Prologue

17 5 2
                                    

Young Princess Anette, who was newly twelve years old, 2 weeks before, was going for a quiet walk through her father's forest of pine trees that he'd had grown to celebrate her birth because she was the first born.

Anette liked to walk through the forest. She liked to listen to the birds, and she liked the smell of pine. She liked how her heels only rustled the pine needles that coated the forest floor, instead of clacking loudly, as they would on the castle's stone floor.

Walking through the forest, especially on mornings when the air was crisp but not cold, was Anette's favourite pastime.

The princess reached out and brushed the rough bark with her fingertips as she passed.

The air was crisp this morning, and the spiders' webs sparkled with dew, as did the occasional tuft of grass.

Anette looked around carefully, just to make sure that nobody was watching, then climbed partway up a tree to a comfortable, chair like nest between three branches. From there she pulled a small stick with a tuft of brown pine needles on the end out of a hollow branch.

"Oh, darn it," she said to herself, as she often did when she was alone, and looked down at the stick in disappointment,"I shall have to replace that."

Before she did, however, she put her arm as far down the hollow branch as she could. She felt around in the old pine needles on the bottom of the branch. She had spent a very long time putting all those pine needles in until the branch was full enough that she could reach the 'bottom'.

"Oh, darn it," Anette said again, "I don't think there's a single apple left!"

She was about to pull her hand back out when she thought she felt something. The top of the branch started to crumble as she stretches her hand further digging deeper into the pine needles.
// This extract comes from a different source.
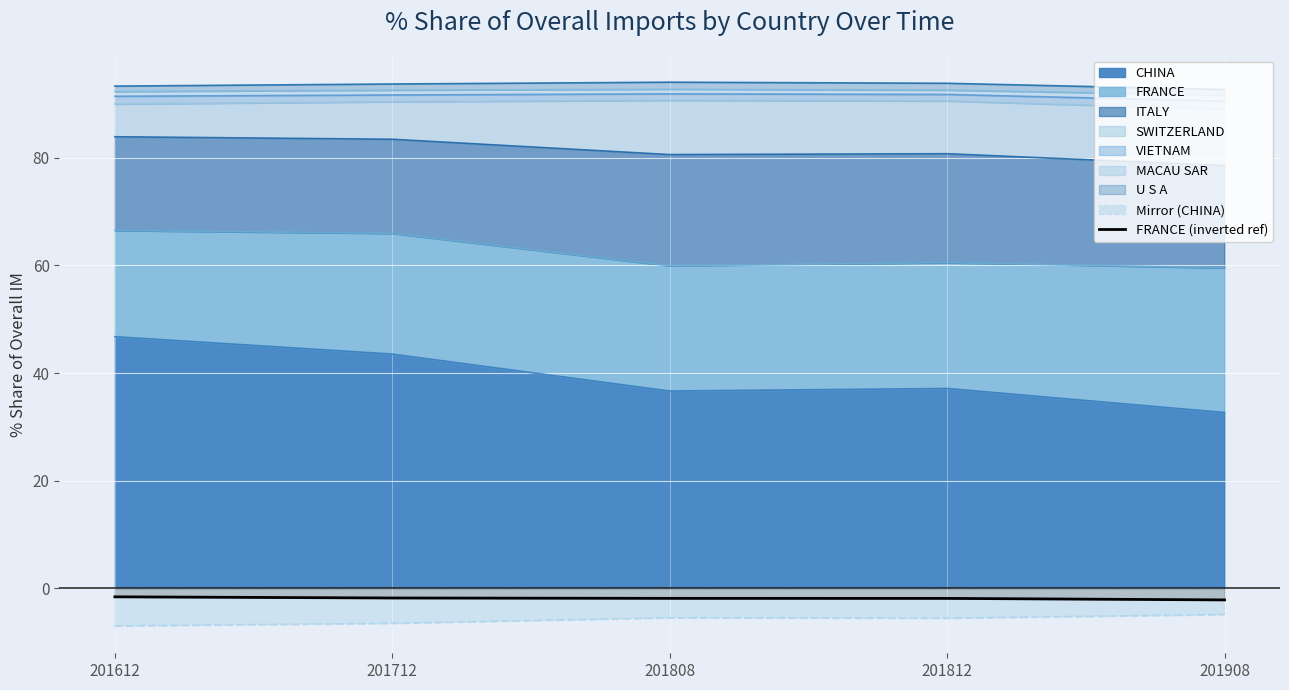

Rank the categories by value from lowest to highest.

201908, 201812, 201808, 201712, 201612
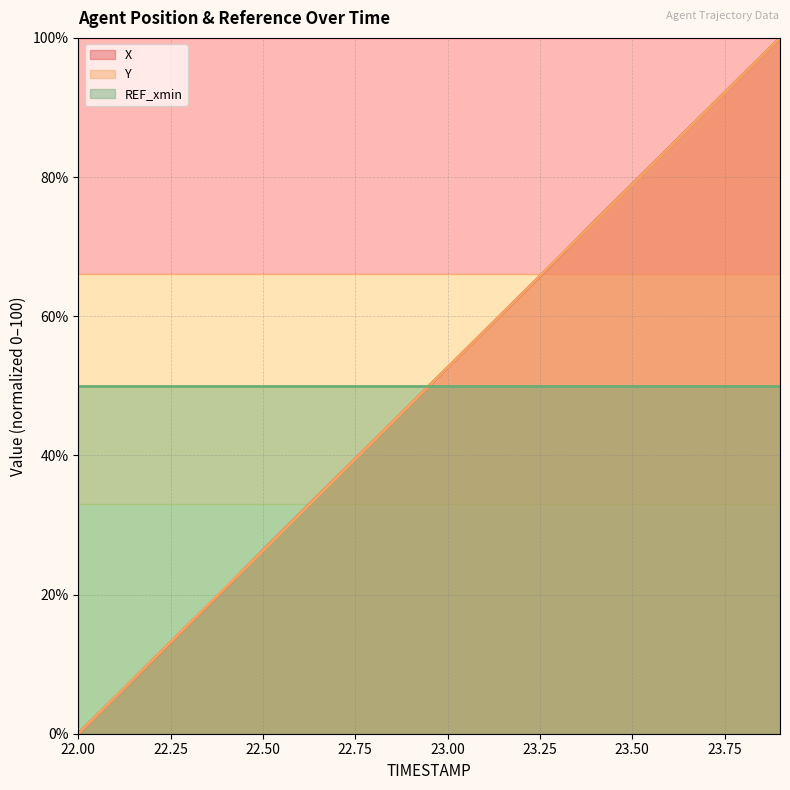

What is the difference between the second highest and minimum values in the X series?

94.7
Just a little-bit-further! Annette's fingers dug even deeper still, but unfortunately, it was a little bit too far, and the dead branch snapped.

Annette fell to the ground, winded, but not hurt except where she had landed on her arm.

A spray of pine needles fluttered to the ground as Princess Anette raised herself to her feet. She looked sadly at the broken stump of a branch that would hardly've been able to conceal one apple, and said,"Oh, dear. That was the perfect branch for hiding apples in. Now I'm afraid I shall have to find another."

She looked around quickly, once again making sure nobody was watching, then said quietly to herself, "Well,at least I still have apples."

If you're wondering how the young Princess still had apples, you might like to be informed that on the other side of the pine forest was an orchard.

Seeing as the branch had just collapsed, that was where Anette set off to go. She often went to the orchard, because she always ate two or three apples, instead of one.

Anette picked a large, rosy apple, then sat down on the ground with her back against the tree trunk and took a bite.

There had been a lot of pine needles inside the branch, and a large number of them had landed on Anette. She set her apple on the ground, then took off her small tiara and began pulling the long, sharp, brown things out of her hair. Each one that she pulled out went to a small pile on the fresh grass that still glistened with dew beside her until most of the pine needles were gone, leaving her hair in an awful mess.

"Oh, darn it," the princess cried as her hair caught in the branches when she stood up to straighten it, "I'm afraid I shall have to get out from under the tree if I'm to fix it."

Then, she took another bite of her apple and was about to go when she remembered her tiara.

She picked it up and looked at it. It was shaped like a ring of golden hills, and embedded in the largest and frontmost hill was a small red star–her kingdom's emblem. Actually, the emblem was a large red star with four smaller red stars around it on a yellow background.